It is aimed at ensuring that banks maintain arms length relationship in their dealings with the group entities
In a move to avoid a systemic risk in the financial sector in future, the Reserve Bank of India (RBI) has issued draft guidelines to limit the exposure of banks to their group companies, which would be applicable to all banks, including foreign banks.
The proposed exposure limit to a single group entity, which is a non-financial services company and unregulated financial services company, would be 5 per cent of paid-up capital and reserves of a bank, and, if the single group entity is a regulated financial services company, the exposure limit would be 10 per cent.
In case all non-financial services and unregulated financial services companies are taken together, the aggregate group exposure of a bank would be 10 per cent of paid-up capital and reserves of it. It would be 20 per cent in case all group entities (financial and non-financial) are taken together. “Banks should operate within these limits on an on-going basis and report their exposure, on a quarterly basis to the RBI,’’ it said.
“Failure to comply with the norms may also lead to imposition of penalties or prohibition on the bank to undertake further intra-group transaction and exposure with other group entities or both,” the RBI added.
“These measures are aimed at ensuring that banks, at all times, maintain arms length relationship in their dealings with the group entities,” said the apex bank in its draft guidelines on ‘Management of Intra-Group Transactions and Exposures (ITEs)’.

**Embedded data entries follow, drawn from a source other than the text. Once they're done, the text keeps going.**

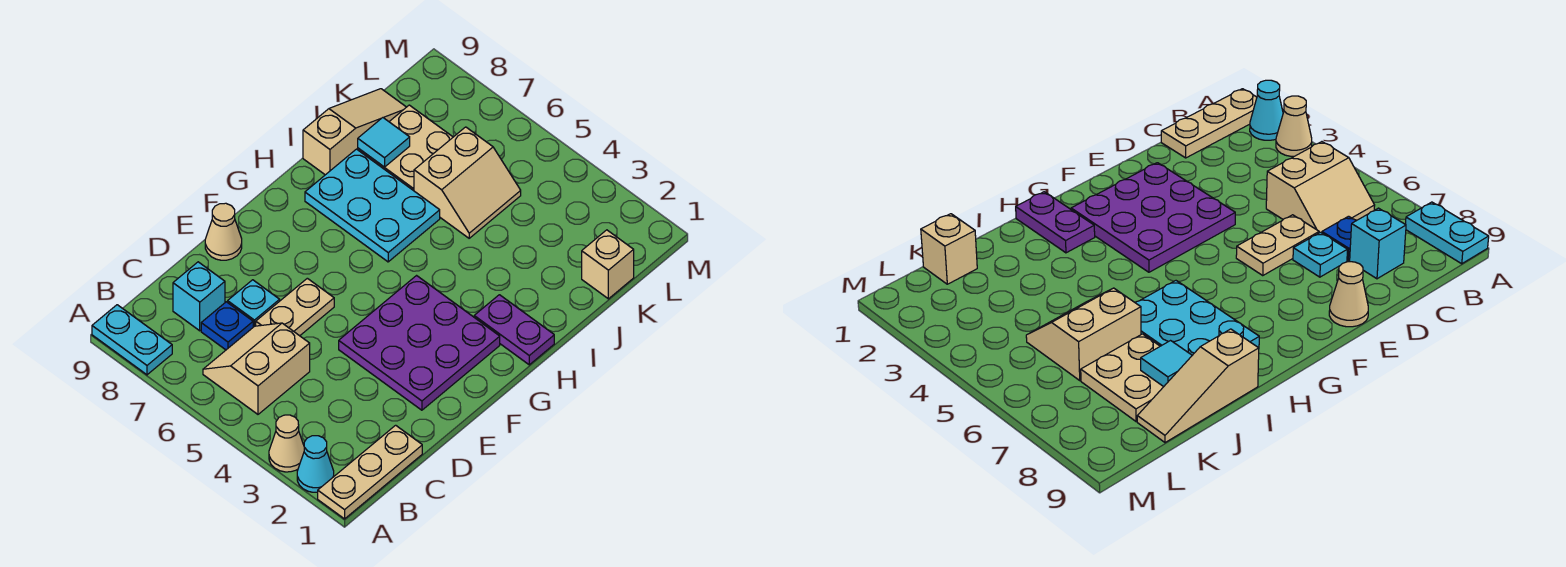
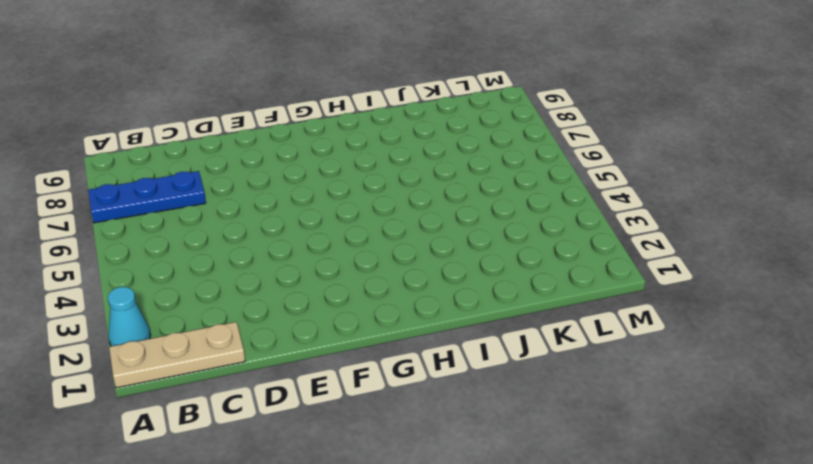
blue plate A7:C7 level 1 -> blue plate C7 level 1
none -> tan cone A3 level 1
none -> cyan plate A8:A9 level 1
none -> tan slope B5:C6 level 1 top 5

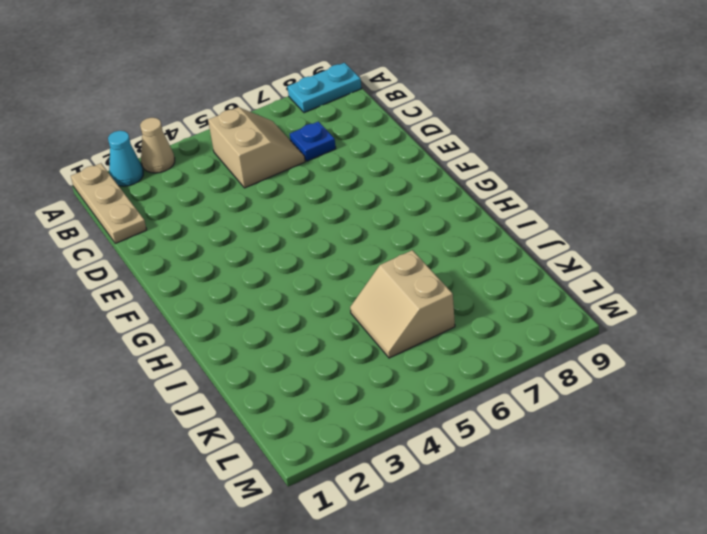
none -> cyan brick C8 level 1
none -> tan plate D6:E6 level 1
none -> cyan plate D7 level 1

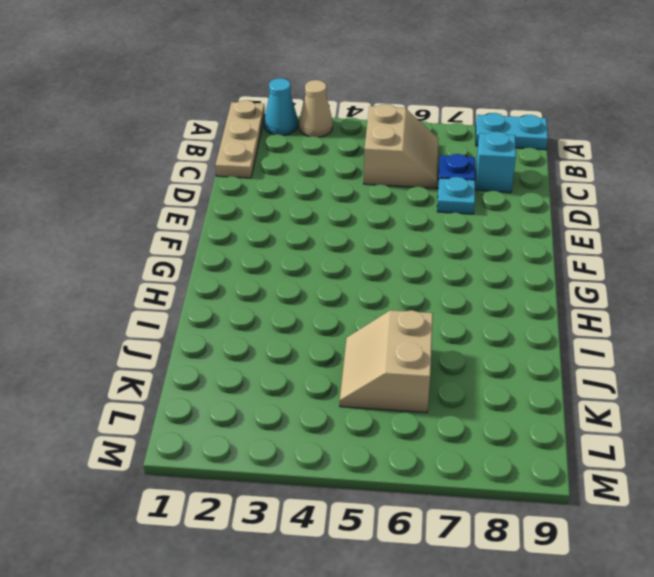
none -> tan plate D6:E6 level 1
none -> purple plate E2:G4 level 1
none -> tan cone E9 level 1

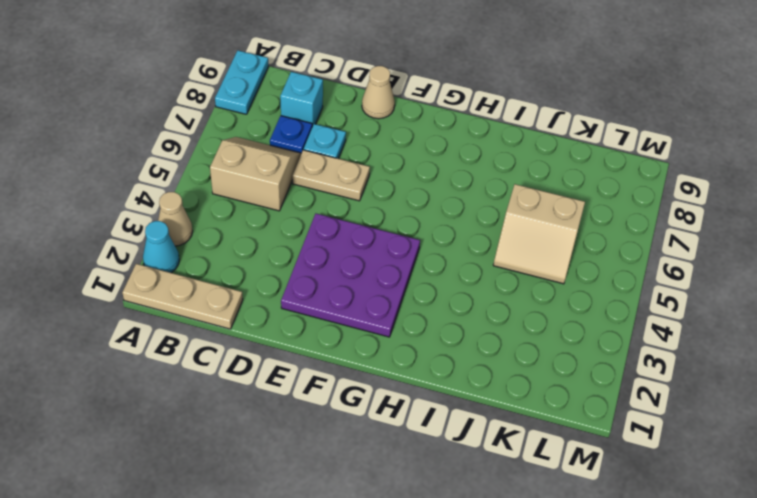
none -> purple plate H1:H2 level 1
none -> cyan plate H6:I8 level 1
none -> tan slope I9:K9 level 1 top I

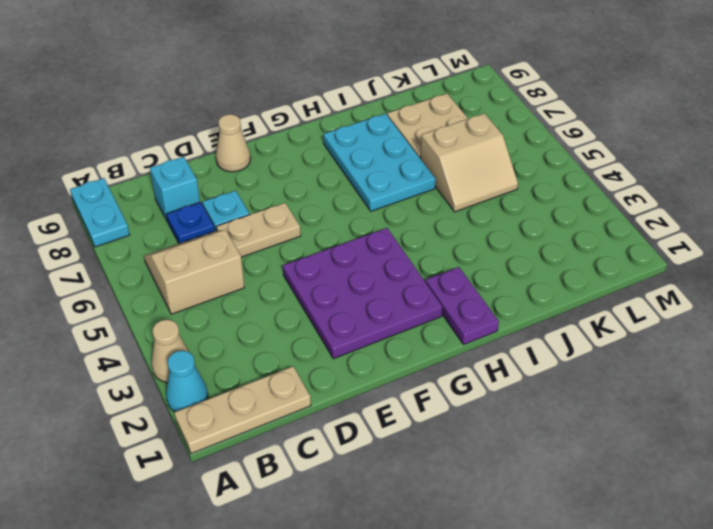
none -> tan slope I9:K9 level 1 top I
none -> tan brick K1 level 1
none -> cyan tile J8 level 2

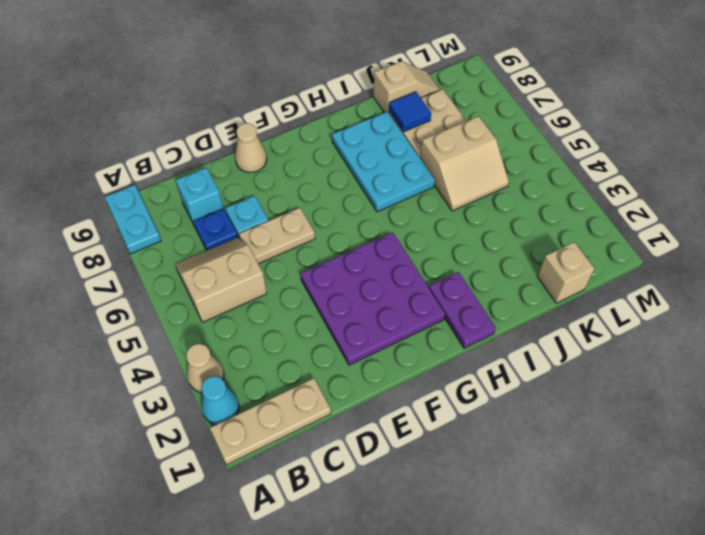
blue tile J8 level 2 -> cyan tile J8 level 2
tan slope J9:K9 level 1 top J -> tan slope I9:K9 level 1 top I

Banks should not purchase a low-quality asset from group entities. Further, a low-quality asset should not be accepted as collateral for a loan or extension of credit to, or guarantee, acceptance, or letter of credit issued on behalf of the group entity.

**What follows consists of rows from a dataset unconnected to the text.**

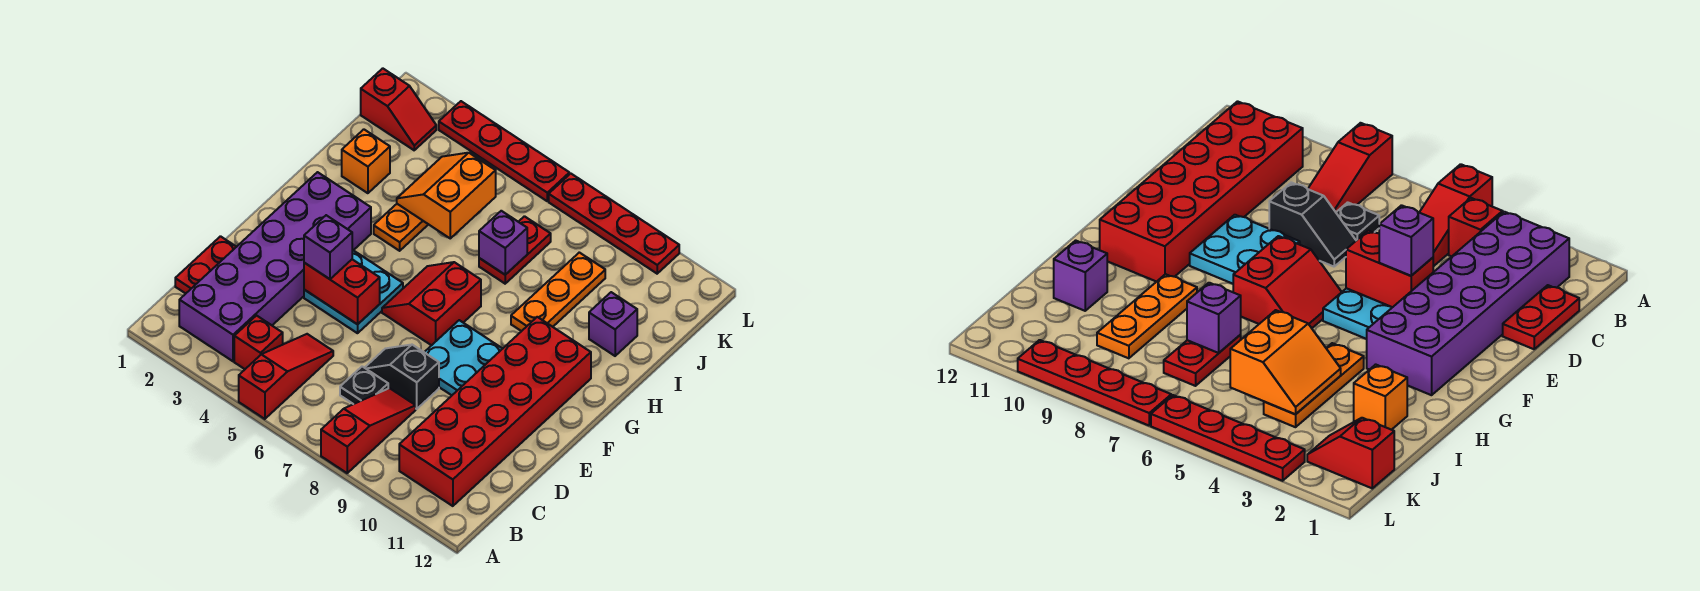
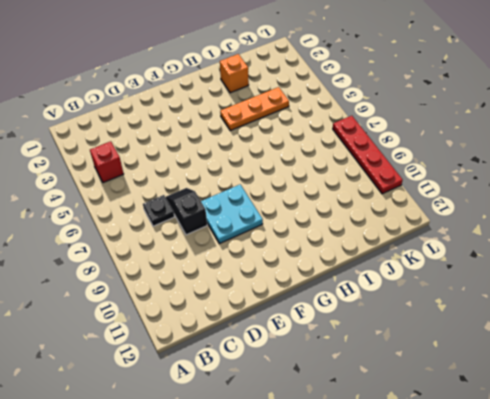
none -> red slope A5:C5 level 1 top A
none -> red slope A8:C8 level 1 top A
none -> purple brick B2:G3 level 1

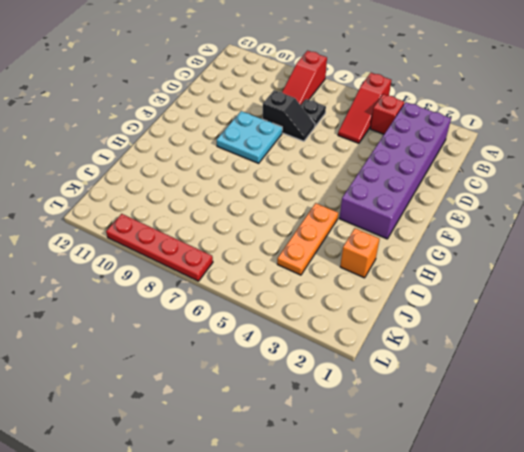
none -> red brick B10:G11 level 1
none -> red plate C1:D1 level 1
none -> cyan plate E4:F5 level 1

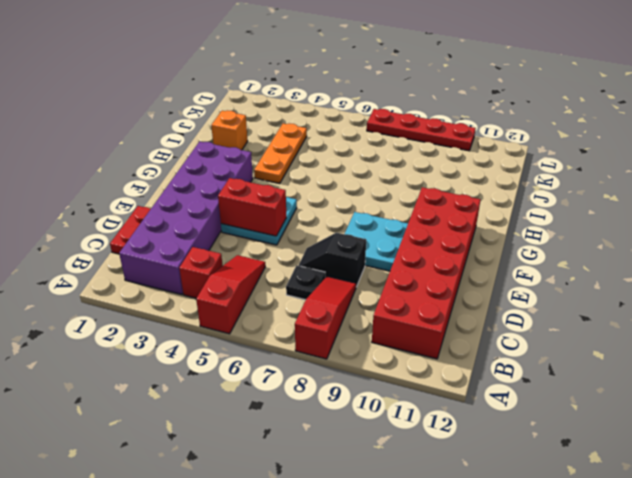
none -> red slope F6:G7 level 1 top 7
none -> orange plate H9:J9 level 1
none -> red plate I7:J7 level 1

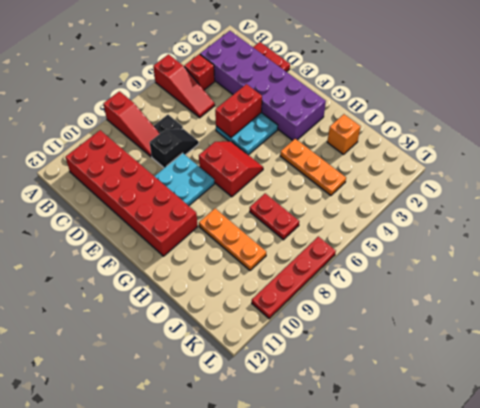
none -> purple brick I11 level 1
none -> red slope K1:K2 level 1 top 1
none -> red plate L3:L6 level 1

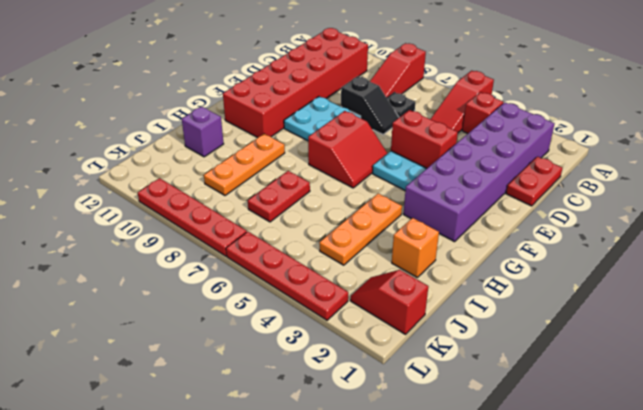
none -> orange slope I4:J5 level 2 top 5
none -> purple brick I7 level 2
none -> purple brick E4 level 3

“Banks must ensure that the transfer or sale of low-quality assets to group entities, whether regulated or unregulated, is not done for the purpose of hiding losses or window-dressing of balance sheets,” it added.
On cross-selling of products, the RBI said that “if banks engage in marketing or distributing the financial products of the group entities to their own customers, banks should ensure that the identity of the seller of the product is prominently disclosed and displayed in the relevant marketing material, product documentation and the same is also explicitly conveyed while marketing the product by the bank’s staff or agents through the branches, ATMs, telemarketing, e-mails or any other place or means.”